# [WHAT YOU NEED TO DO]
Exact copy, no pictures: reproduce every record below as it stands.

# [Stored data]
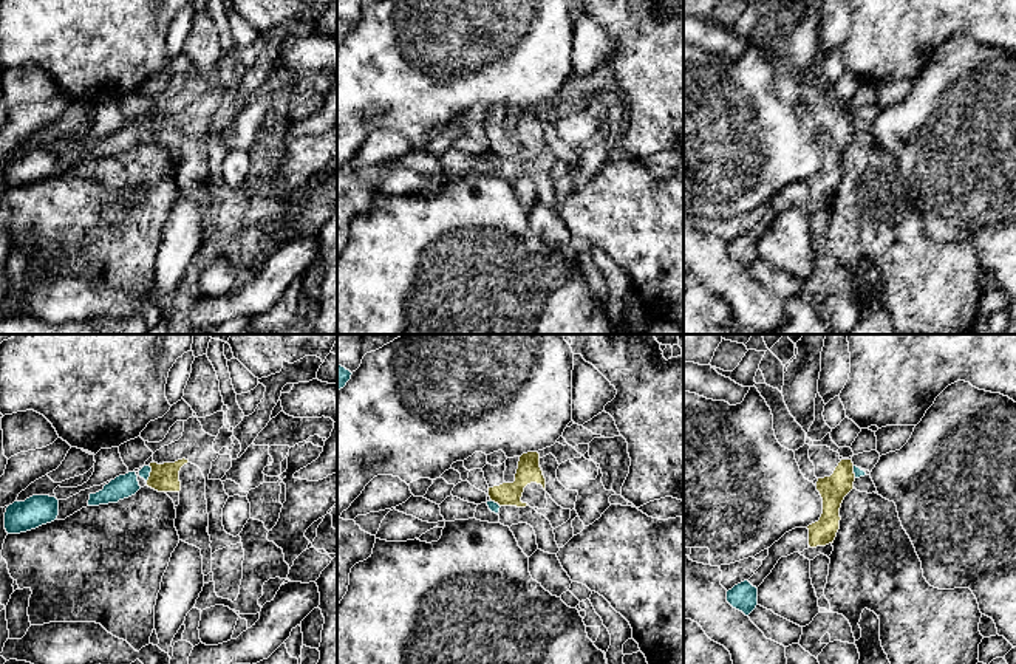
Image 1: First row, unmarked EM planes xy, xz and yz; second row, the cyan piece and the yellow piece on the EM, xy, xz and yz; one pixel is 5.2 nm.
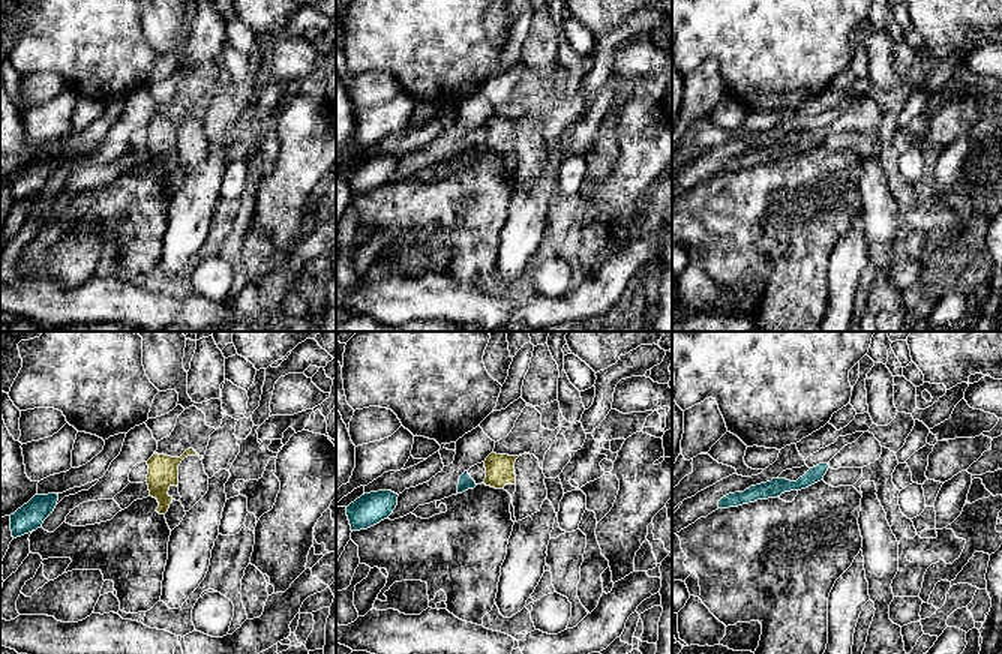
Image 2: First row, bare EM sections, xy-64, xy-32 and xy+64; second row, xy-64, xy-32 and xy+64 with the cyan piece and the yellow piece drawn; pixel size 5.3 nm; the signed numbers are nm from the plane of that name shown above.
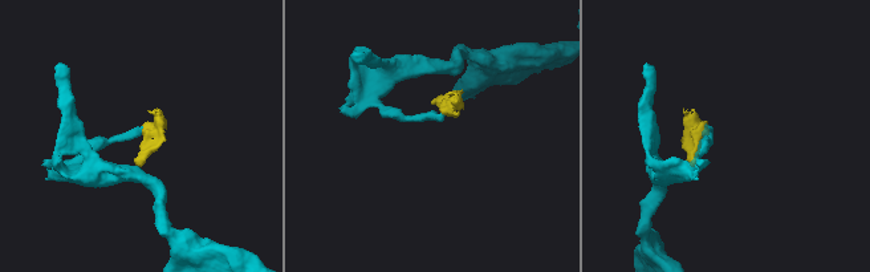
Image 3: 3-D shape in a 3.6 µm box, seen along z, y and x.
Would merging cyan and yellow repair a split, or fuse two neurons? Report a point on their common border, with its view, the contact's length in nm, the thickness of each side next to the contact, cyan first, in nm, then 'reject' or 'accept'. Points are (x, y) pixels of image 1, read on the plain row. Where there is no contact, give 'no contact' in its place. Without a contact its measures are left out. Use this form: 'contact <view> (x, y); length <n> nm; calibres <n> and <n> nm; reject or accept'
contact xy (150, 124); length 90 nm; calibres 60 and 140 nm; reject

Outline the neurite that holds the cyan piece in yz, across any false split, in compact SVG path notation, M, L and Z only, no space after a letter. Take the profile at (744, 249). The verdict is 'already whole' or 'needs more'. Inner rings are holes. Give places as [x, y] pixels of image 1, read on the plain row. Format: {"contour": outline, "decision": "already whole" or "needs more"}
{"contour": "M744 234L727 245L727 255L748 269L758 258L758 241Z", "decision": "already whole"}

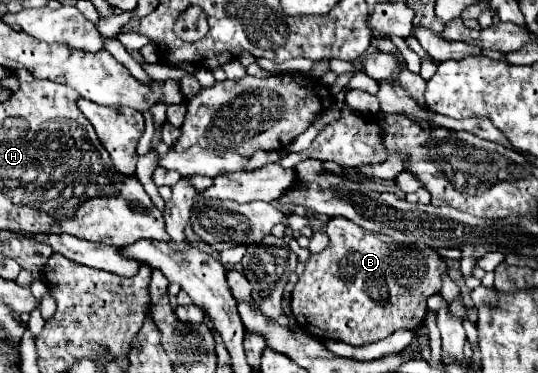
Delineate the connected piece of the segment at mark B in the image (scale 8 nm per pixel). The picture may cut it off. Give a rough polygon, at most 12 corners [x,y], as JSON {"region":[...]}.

# [PROBLEM SOLUTION]
Image 1: First row, unmarked EM planes xy, xz and yz; second row, the cyan piece and the yellow piece on the EM, xy, xz and yz; one pixel is 5.2 nm.
Image 2: First row, bare EM sections, xy-64, xy-32 and xy+64; second row, xy-64, xy-32 and xy+64 with the cyan piece and the yellow piece drawn; pixel size 5.3 nm; the signed numbers are nm from the plane of that name shown above.
Image 3: 3-D shape in a 3.6 µm box, seen along z, y and x.
Would merging cyan and yellow repair a split, or fuse two neurons? Report a point on their common border, with its view, the contact's length in nm, the thickness of each side next to the contact, cyan first, in nm, then 'reject' or 'accept'. Points are (x, y) pixels of image 1, read on the plain row. Where there is no contact, give 'no contact' in its place. Without a contact its measures are left out. Use this form: 'contact <view> (x, y); length <n> nm; calibres <n> and <n> nm; reject or accept'
contact xy (150, 124); length 90 nm; calibres 60 and 140 nm; reject

Outline the neurite that holds the cyan piece in yz, across any false split, in compact SVG path notation, M, L and Z only, no space after a letter. Take the profile at (744, 249). The verdict is 'already whole' or 'needs more'. Inner rings are holes. Give places as [x, y] pixels of image 1, read on the plain row. Format: {"contour": outline, "decision": "already whole" or "needs more"}
{"contour": "M744 234L727 245L727 255L748 269L758 258L758 241Z", "decision": "already whole"}

Delineate the connected piece of the segment at mark B in the image (scale 8 nm per pixel). The picture may cut it off. Give a rough polygon, at most 12 corners [x,y], as JSON {"region":[...]}.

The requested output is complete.